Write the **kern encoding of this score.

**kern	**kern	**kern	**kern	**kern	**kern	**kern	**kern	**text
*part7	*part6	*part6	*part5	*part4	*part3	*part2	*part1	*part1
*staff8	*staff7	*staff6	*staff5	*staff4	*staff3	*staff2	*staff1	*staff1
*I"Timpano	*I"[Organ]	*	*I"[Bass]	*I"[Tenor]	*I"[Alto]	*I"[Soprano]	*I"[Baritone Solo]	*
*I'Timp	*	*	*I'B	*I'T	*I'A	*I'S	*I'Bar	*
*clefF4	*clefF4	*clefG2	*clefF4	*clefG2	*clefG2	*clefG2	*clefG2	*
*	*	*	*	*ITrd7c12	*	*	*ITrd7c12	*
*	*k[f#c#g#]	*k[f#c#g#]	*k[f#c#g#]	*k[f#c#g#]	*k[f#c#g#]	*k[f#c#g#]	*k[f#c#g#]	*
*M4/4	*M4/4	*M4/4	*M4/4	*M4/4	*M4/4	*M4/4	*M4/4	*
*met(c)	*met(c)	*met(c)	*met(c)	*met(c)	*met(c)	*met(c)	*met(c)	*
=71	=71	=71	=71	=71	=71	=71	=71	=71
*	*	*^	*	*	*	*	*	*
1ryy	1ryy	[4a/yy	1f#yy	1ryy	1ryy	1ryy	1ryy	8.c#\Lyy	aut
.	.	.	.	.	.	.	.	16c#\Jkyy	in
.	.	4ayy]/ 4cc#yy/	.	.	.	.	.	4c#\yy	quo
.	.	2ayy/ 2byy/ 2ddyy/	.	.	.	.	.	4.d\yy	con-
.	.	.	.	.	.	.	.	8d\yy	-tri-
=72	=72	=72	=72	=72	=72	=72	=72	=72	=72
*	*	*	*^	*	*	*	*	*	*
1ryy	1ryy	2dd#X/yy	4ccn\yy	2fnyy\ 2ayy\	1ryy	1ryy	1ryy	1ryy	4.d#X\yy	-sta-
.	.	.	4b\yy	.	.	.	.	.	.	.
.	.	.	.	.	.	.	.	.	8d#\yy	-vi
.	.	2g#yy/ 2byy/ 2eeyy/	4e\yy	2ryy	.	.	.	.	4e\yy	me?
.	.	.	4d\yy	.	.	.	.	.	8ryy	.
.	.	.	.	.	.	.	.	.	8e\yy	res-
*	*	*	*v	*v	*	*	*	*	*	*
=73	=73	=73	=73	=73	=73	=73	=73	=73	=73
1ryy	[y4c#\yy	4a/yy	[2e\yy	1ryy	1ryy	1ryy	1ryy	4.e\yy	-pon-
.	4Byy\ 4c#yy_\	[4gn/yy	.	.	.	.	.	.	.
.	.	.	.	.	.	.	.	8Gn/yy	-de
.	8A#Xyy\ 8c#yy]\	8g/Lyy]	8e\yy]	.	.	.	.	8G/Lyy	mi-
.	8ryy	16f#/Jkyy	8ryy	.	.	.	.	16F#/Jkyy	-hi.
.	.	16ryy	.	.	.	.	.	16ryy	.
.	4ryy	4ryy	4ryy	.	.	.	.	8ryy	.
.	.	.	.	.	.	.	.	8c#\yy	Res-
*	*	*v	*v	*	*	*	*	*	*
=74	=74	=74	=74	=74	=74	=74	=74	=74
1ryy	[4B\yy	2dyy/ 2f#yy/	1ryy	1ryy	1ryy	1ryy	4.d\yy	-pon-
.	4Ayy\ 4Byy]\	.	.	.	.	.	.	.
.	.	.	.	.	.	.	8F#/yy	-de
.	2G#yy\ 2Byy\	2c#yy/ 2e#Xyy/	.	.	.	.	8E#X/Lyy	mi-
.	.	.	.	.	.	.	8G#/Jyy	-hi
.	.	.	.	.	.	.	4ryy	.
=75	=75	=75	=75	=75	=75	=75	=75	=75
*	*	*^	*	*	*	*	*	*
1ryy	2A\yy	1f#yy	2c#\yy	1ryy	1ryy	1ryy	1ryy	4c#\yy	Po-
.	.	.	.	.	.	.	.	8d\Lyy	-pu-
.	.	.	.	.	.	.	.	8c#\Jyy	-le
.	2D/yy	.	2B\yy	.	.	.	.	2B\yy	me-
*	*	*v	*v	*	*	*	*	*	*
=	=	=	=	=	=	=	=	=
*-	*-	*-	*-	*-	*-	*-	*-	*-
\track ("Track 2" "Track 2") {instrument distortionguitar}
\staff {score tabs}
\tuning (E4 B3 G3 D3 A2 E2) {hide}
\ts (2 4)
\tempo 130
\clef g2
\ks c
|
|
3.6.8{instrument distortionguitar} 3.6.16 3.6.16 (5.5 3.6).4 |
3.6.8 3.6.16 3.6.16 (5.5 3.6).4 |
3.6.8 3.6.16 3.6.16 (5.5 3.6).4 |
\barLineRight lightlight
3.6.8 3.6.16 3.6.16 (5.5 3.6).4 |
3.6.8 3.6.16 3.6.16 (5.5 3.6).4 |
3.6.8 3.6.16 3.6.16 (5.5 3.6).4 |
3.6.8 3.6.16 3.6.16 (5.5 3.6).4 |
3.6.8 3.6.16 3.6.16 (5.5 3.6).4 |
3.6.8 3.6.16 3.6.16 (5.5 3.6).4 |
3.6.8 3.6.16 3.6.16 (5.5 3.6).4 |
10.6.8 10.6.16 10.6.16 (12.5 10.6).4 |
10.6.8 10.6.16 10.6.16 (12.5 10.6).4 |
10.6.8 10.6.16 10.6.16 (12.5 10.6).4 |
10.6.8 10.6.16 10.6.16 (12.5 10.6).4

******************************

What you have to do:
Which lines in the items contain the string "score"? Pick out each one and copy it whole, treating uppercase and lowercase letters as different.

Final answer:
Write the **kern encoding of this score.
\staff {score tabs}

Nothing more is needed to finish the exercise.